However, Bellisario eventually decided that approach wouldn’t work for NCIS. 

“Don played with that idea for a little while, and then he just said, ‘We’re not going to do that. It’s going to be two completely separate shows,’” Horowitz recalled. 

According to NCIS and JAG executive producer Charles Floyd Johnson, the decision to focus on the investigative aspects came from the very top at CBS. 

​​”When the two-parter was finished, the strength was really the first half-hour with the investigation. And Mark Harmon just made a big impression,” he explained. “They started testing it, and the first half-hour tested so well that [then-CBS head] Les Moonves said, ‘Why don’t we just make it all investigation?’ So that’s how it came about.”

‘NCIS’ used to be called ‘Nacy NCIS’ 

The NCIS creators soon realized they’d struck gold with their new formula. But there was one slight problem with the show. CSI, another procedural on CBS, had a confusingly similar name and a focus on forensic investigation. There were apparently fears audiences would confuse the two shows. 

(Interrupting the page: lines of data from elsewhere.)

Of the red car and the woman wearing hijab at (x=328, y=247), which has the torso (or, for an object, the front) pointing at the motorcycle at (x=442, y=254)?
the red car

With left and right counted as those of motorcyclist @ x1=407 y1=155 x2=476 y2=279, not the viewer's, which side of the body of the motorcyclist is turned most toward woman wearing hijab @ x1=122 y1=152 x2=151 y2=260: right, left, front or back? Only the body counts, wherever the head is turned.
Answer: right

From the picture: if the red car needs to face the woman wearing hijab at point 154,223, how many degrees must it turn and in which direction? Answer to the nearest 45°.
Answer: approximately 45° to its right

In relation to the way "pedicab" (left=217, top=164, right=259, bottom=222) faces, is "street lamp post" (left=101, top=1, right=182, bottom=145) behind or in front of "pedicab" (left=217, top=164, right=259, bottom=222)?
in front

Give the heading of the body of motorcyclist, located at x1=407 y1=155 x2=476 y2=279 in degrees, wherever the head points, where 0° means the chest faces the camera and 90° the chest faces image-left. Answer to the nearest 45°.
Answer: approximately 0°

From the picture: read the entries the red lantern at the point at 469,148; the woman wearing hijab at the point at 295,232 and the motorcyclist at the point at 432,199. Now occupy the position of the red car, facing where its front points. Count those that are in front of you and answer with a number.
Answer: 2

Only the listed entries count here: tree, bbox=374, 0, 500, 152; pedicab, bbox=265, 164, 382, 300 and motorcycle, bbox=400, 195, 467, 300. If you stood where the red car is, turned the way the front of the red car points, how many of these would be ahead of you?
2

“In that first year, understandably so, the CSI folks were not too happy about us bringing out a show called NCIS — a crime show with forensics,” NCIS co-creator Don McGill said. “So it was decided that, at least in that first year, to differentiate, it was called Navy NCIS, which is a little bit redundant. But it assuaged the concerns of the folks at CSI.”

Bellisario wasn’t a fan of the awkward name. 

“I fought that idea all the way,” he told the New York Times in a 2005 interview. Ultimately, he got his way. The Navy NCIS name only lasted one season, and the show eventually became known as NCIS.